**What is required**
In the records, find each line where "knee" occurs, and copy it.

Joint position lists:
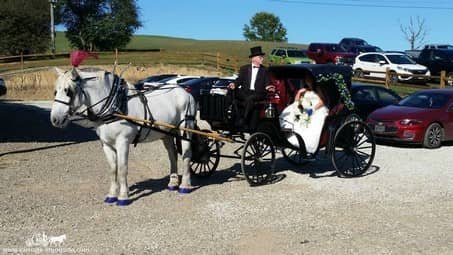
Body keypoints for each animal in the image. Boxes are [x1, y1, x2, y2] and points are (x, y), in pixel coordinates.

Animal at [51, 67, 196, 205]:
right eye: (55, 91)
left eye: (68, 91)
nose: (55, 119)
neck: (114, 107)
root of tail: (186, 92)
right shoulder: (106, 144)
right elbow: (112, 169)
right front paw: (111, 195)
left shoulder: (123, 142)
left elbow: (122, 169)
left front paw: (123, 197)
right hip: (167, 134)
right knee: (172, 155)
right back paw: (173, 183)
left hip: (185, 129)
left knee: (187, 155)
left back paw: (185, 185)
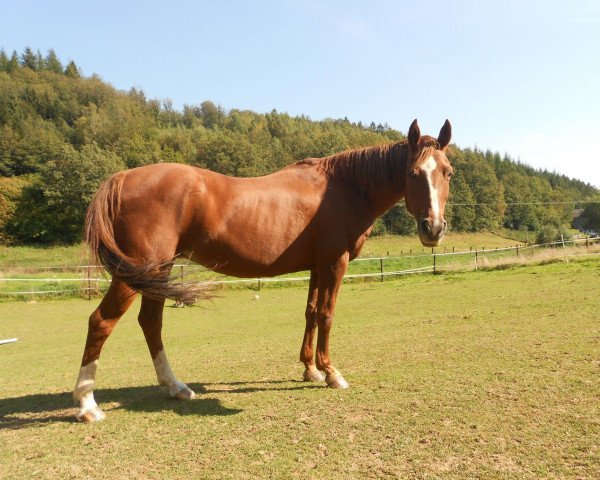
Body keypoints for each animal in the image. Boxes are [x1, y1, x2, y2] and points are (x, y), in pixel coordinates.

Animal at [74, 119, 450, 420]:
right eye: (413, 173)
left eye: (447, 172)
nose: (433, 229)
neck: (345, 187)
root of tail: (122, 177)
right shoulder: (334, 262)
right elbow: (327, 314)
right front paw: (331, 373)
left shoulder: (317, 266)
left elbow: (311, 312)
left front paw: (310, 369)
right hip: (135, 272)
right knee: (101, 322)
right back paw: (87, 404)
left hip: (157, 271)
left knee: (151, 323)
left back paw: (175, 386)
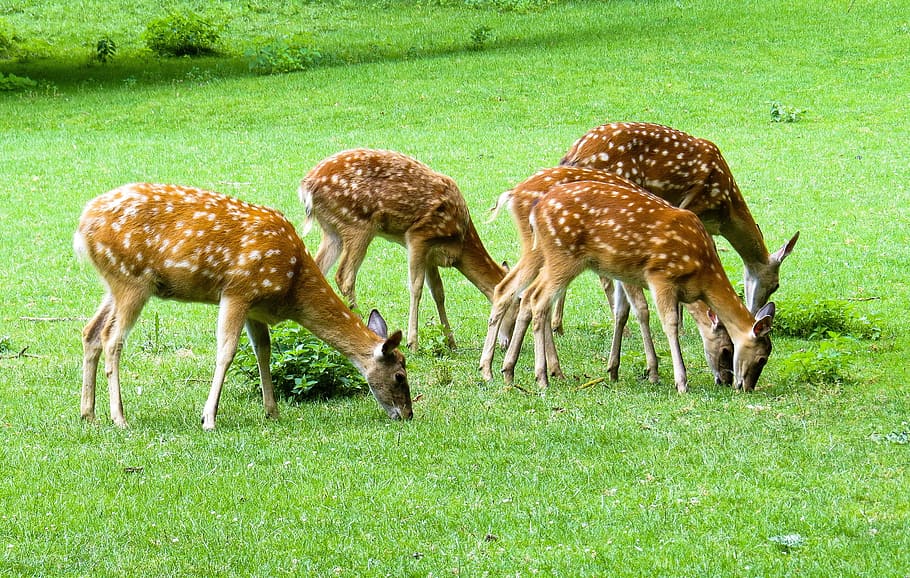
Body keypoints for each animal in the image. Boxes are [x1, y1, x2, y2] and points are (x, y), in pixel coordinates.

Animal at [75, 180, 414, 428]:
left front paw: (272, 411)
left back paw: (88, 413)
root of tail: (81, 228)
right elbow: (226, 352)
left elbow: (263, 351)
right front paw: (208, 418)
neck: (292, 288)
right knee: (112, 338)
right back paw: (120, 418)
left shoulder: (256, 307)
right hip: (132, 280)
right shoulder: (238, 291)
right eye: (400, 376)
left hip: (115, 283)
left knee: (90, 331)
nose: (408, 414)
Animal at [300, 146, 512, 348]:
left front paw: (450, 341)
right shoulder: (419, 236)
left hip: (332, 231)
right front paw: (413, 343)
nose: (507, 342)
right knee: (344, 276)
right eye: (515, 303)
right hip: (357, 224)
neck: (459, 243)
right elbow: (416, 287)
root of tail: (306, 186)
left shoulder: (431, 254)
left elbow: (438, 292)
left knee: (318, 269)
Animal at [498, 179, 776, 392]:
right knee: (537, 299)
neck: (702, 272)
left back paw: (509, 372)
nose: (738, 384)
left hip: (550, 256)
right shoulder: (660, 275)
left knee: (524, 294)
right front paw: (680, 382)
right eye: (761, 357)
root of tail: (535, 210)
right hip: (563, 256)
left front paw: (620, 371)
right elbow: (667, 323)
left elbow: (625, 312)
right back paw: (541, 377)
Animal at [560, 120, 800, 316]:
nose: (756, 311)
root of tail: (574, 153)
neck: (724, 212)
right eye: (776, 285)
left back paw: (558, 324)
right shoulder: (693, 204)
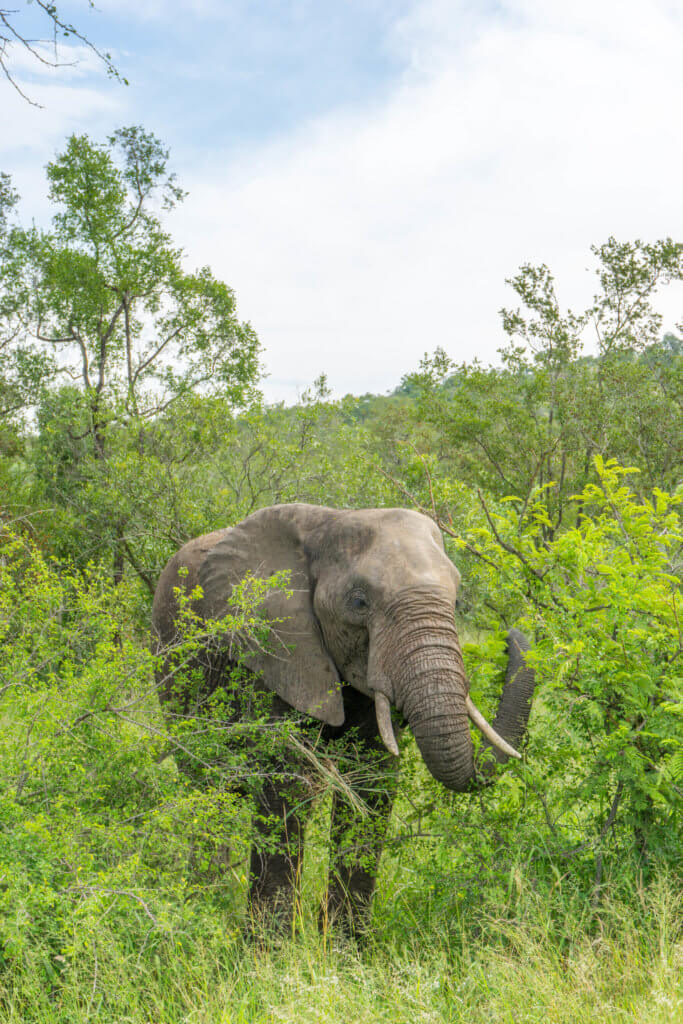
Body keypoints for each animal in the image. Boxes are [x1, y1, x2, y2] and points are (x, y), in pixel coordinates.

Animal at [152, 503, 536, 937]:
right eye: (358, 602)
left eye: (455, 602)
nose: (511, 636)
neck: (329, 521)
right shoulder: (277, 651)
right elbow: (288, 782)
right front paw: (269, 947)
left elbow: (373, 784)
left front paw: (345, 947)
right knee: (205, 788)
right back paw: (203, 907)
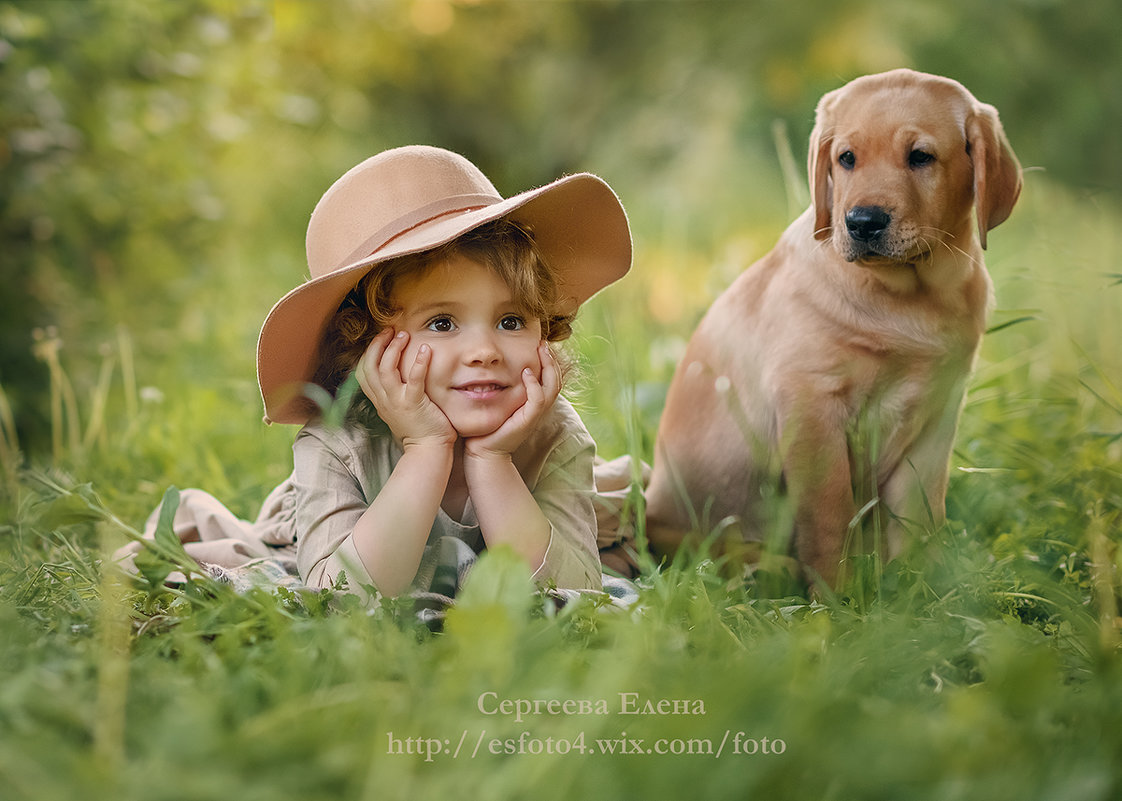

**Result of the exercise**
right knee: (172, 155)
left knee: (187, 155)
right knee: (101, 322)
left knee: (151, 323)
right knee: (112, 338)
left knee: (90, 331)
right knee: (344, 276)
left knee: (318, 269)
right knee: (537, 299)
left knee: (524, 294)
right knee: (205, 788)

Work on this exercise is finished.